In 1990 young brothers Tas and Ben Pappas went to the US for the first time to pursue their professional skateboarding career. The Melbourne brothers peaked at number one and two in the world respectively, yet soon injuries, drugs and crime plagued their careers and wellbeing.
At the Adelaide Film Festival, the brothers’ story, All This Mayhem, will have its world premiere. Tas Pappas speaks with Rip It Up about his feelings regarding his account finally being told.
The Pappas brothers’ story is one that seems truly unbelievable, but not in a Hollywood kind of way. All This Mayhem is an apt title for what the documentary promises – a story of brotherhood, grief and redemption – implying a tragedy of Shakespearean proportions that extends beyond the usual skateboarding documentary.
Some highs in their career include Tas beating Tony Hawk at the 1996 Hard Rock Cafe Skateboarding World Championships in both the finals event and in points accumulation for the entire year and the brothers being attributed to reviving the vert skateboarding culture, which was dwindling at the time. However, there were numerous lows, once drugs and alcohol took a hold of the young brothers.
Both Tas and Ben were eventually deported from the US and imprisoned for drug offenses at different times. In March, 2007, Ben took his own life. “It handles things tactfully,” Tas explains.
“It isn’t a doco to glorify the bad side. It shows that if you do delve into being a maniac and living a rockstar life you are going to pay. There is only much loss that someone can have until you realise that there’s more to life than just pleasure.”
While in prison Tas, now 38 and living with his wife and young family in Melbourne, found solace in Christianity, and has since endeavoured to ensure the trauma of his tumultuous youth is not repeated.
“I just know there are a lot of people out there going through the same sort of thing and they need to know that there is a way out.”

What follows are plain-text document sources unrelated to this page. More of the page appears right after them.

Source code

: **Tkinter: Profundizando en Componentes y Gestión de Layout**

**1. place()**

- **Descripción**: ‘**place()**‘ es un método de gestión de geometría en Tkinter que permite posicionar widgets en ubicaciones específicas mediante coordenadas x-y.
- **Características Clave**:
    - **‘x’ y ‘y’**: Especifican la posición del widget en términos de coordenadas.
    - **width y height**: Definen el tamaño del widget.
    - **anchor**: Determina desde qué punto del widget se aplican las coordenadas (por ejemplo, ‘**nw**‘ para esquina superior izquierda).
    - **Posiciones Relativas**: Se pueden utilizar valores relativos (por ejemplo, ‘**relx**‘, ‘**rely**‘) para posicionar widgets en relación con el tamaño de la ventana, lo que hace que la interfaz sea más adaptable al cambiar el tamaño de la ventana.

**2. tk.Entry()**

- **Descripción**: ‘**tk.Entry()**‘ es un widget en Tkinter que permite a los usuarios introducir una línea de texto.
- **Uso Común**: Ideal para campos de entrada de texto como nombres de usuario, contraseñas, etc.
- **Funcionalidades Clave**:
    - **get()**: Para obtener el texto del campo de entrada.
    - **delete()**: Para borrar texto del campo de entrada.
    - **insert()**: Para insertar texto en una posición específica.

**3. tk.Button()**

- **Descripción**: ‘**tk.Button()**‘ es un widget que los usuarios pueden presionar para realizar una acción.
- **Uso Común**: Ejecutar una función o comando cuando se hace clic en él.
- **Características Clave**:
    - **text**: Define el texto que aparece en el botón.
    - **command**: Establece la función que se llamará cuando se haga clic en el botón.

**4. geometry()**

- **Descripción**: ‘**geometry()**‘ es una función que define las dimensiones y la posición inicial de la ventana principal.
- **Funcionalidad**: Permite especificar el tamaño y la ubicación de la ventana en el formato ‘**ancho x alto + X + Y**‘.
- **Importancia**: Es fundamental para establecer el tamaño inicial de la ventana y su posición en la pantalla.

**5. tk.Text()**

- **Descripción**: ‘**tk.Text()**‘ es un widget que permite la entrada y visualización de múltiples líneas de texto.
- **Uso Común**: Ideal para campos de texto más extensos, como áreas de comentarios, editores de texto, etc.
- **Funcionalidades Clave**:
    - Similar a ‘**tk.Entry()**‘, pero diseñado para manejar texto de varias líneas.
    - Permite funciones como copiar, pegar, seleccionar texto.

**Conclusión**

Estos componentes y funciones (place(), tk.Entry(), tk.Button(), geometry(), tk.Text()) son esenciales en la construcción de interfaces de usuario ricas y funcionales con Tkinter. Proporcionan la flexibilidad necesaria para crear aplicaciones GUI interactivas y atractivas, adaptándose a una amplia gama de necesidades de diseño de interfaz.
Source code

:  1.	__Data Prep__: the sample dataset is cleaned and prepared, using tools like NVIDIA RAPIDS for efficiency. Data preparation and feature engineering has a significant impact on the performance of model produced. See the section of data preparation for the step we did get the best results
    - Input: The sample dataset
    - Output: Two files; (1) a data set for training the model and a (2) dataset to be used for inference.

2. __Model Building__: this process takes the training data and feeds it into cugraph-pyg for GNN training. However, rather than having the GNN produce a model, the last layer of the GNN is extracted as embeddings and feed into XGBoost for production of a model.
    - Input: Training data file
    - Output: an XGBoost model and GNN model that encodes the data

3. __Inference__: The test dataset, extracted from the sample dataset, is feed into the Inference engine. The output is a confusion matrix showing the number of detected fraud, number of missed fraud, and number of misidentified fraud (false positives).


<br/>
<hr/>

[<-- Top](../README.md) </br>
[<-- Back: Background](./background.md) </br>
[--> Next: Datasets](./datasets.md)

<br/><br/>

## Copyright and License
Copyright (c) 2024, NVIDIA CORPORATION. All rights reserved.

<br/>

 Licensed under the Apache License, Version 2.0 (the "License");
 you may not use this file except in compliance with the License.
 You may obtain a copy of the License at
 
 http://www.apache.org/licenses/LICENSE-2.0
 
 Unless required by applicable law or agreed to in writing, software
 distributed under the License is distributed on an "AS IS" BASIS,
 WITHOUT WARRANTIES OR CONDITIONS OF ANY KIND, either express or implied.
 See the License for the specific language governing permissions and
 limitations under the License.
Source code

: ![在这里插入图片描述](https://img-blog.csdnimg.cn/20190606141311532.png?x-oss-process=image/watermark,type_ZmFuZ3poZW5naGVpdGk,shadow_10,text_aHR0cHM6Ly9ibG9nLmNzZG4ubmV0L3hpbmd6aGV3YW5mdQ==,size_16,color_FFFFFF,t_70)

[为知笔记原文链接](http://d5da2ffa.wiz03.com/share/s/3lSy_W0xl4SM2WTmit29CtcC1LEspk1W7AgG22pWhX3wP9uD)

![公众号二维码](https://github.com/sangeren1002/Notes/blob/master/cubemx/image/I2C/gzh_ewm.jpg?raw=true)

All This Mayhem documents Tas’ entire story and, while certainly including some dark and confronting moments, does include a positive message. In regards to this, Tas suggests that ‘mayhem’ is an appropriate word to describe how everything – whether it be good or bad - was ultimately out of his control.
“It starts from when we were kids and takes you through the story from each era exactly how it was. It shows the good times and the bad times. It shows prison and my realisation. It shows me with my family. It shows people that there is a way out.”
The documentary was produced by George Pank, Eddie Martin and James Gay-Rees, who between them are responsible for award-winning documentaries including Exit Through The Gift Shop and Senna.
Tas is happy with the team who finally was able to tell his story, as there were a few unsuccessful attempts at a documentary on Ben where the filmmakers tried to remove Tas from the project. Tas attributes the authenticity of All This Mayhem to Martin, who was a childhood friend of Tas’ and “popped up out of nowhere” to intervene and help Tas’ story get made.
Tas was surprised about how easy it was for footage of the brothers when they were professional skateboarders to come forth.
“The documentary is mainly archival footage. It wasn’t even my footage. We just put the feelers out there and it all just materialised. We ended up with all this footage from all over the world.”
Tas has attempted not to dwell too much on the memories that the footage brings up, instead focusing on the overall message of the piece.
“I was never nostalgic. I don’t have any of my trophies left, none of my boards, nothing. All of a sudden everyone else had it all and it just started coming in. It was crazy.”
All This Mayhem will have its world premiere at the Adelaide Film Festival on Fri Oct 11, with Tas attending as a guest along with Pank and Martin and is a headliner in the Am I Man Enough? category, which explores themes of masculinity and societal structures of manhood.
After its run in Adelaide, All This Mayhem hopes to travel to America, where Tas lived for 15 years prior to his deportation and incarceration. Given Adelaide’s strong skating culture, its premiere here seems pertinent, especially for giving an insight for young skateboarders into the darkside of the industry. Tas reflects for a while before answering if he has any advice for those who may be an aspiring professional skateboarder.
“Just always be thankful for the blessing you’ve got. Don’t take it for granted,” Tas says solemnly.
“Everything that comes your way is a gift. Try your best not to let it go to your head. We are only human, especially when we’re young. You can give all the advice you want but until you’ve grown up and realised that it’s hard for people who are young. Once you turn pro people are all over you. Young people can’t handle that; they haven’t lived life. It just goes to their heads and they start making funny decisions. The moment they start taking things for granted they’ll come apart. They’ll come unstuck. That goes for all walks of life. That’s just how it goes, man.”